Segment Start: Source data

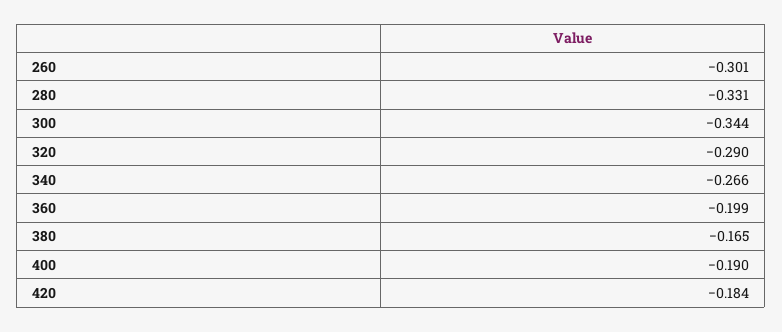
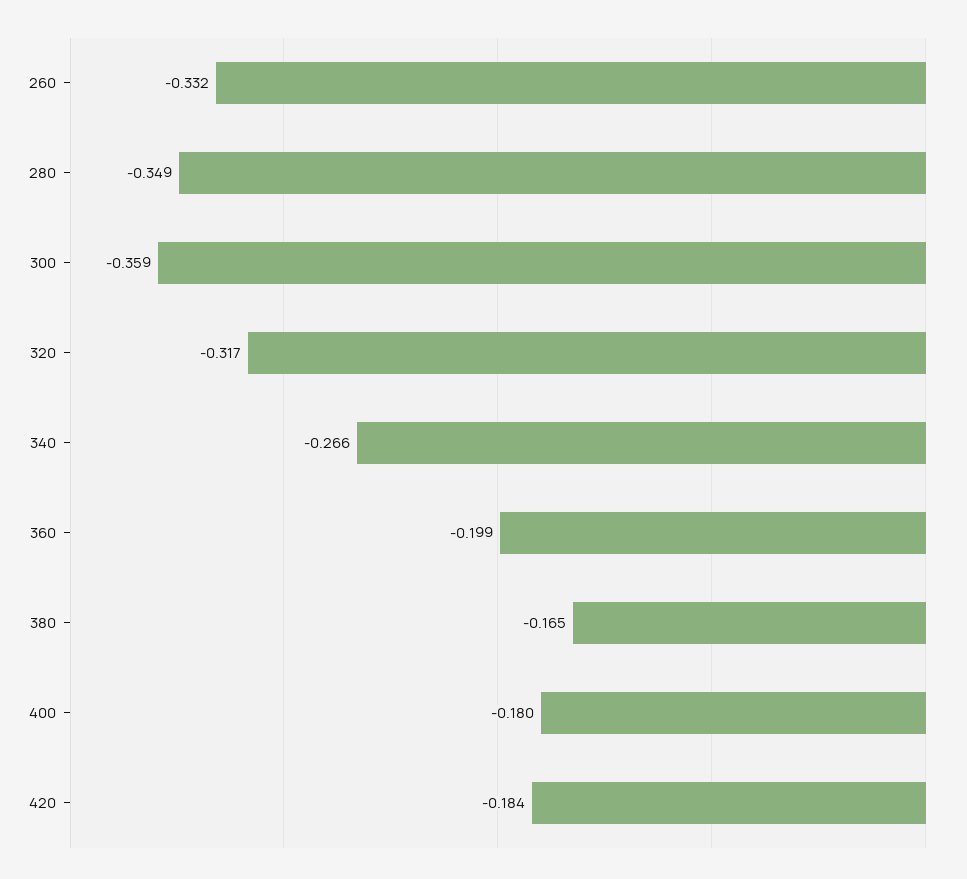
260: -0.301 -> -0.332
280: -0.331 -> -0.349
300: -0.344 -> -0.359
320: -0.29 -> -0.317
400: -0.19 -> -0.18

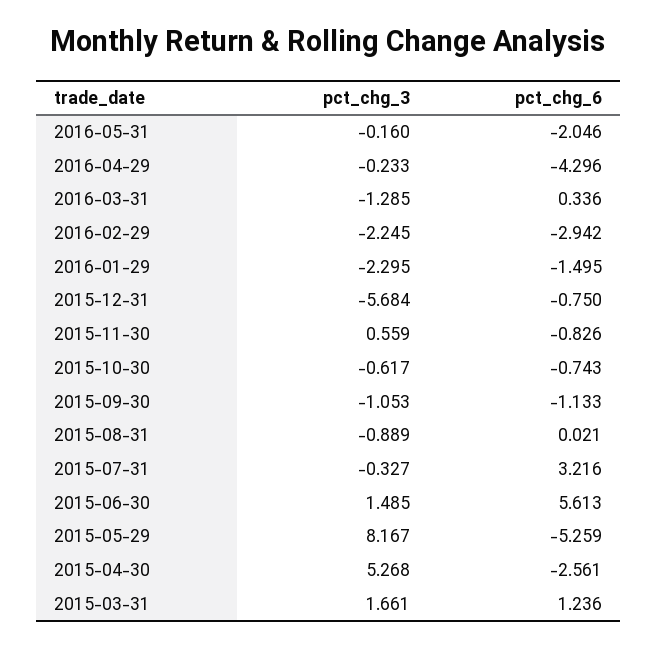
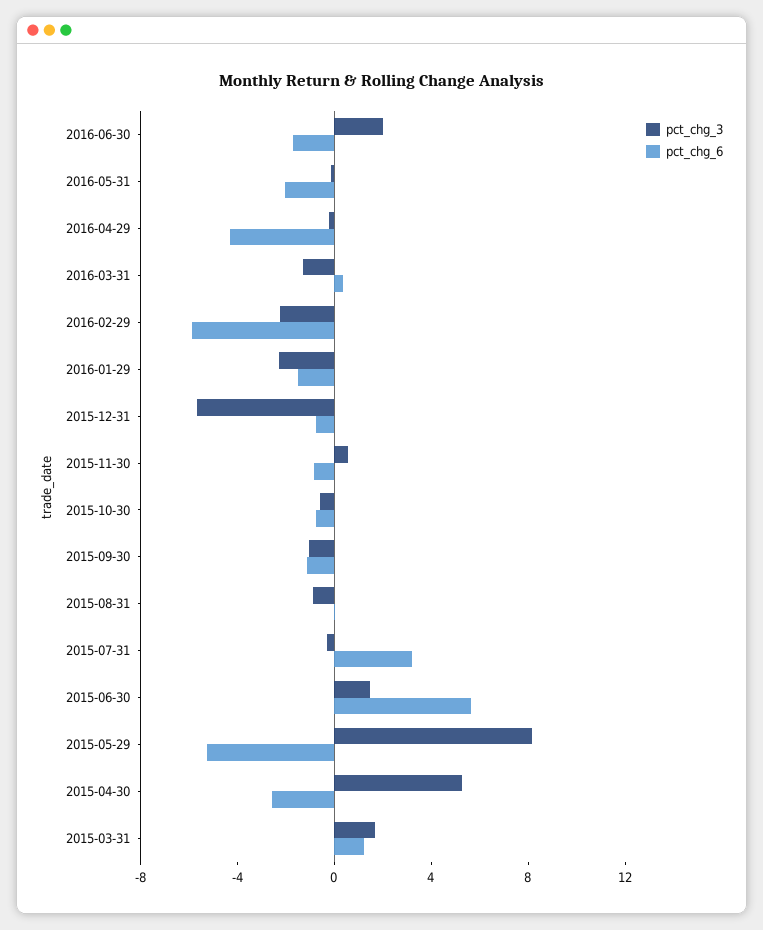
pct_chg_6, 2016-02-29: -2.942 -> -6
pct_chg_3, 2016-06-30: none -> 2
pct_chg_6, 2016-06-30: none -> -2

Segment End: Source data

Activity. Your copy must consist solely of the lines from the one containing "320: -0.29 -> -0.317" through the final line of the material above, transcribed exactly, with the pictures left out.

Answer section.
320: -0.29 -> -0.317
400: -0.19 -> -0.18

pct_chg_6, 2016-02-29: -2.942 -> -6
pct_chg_3, 2016-06-30: none -> 2
pct_chg_6, 2016-06-30: none -> -2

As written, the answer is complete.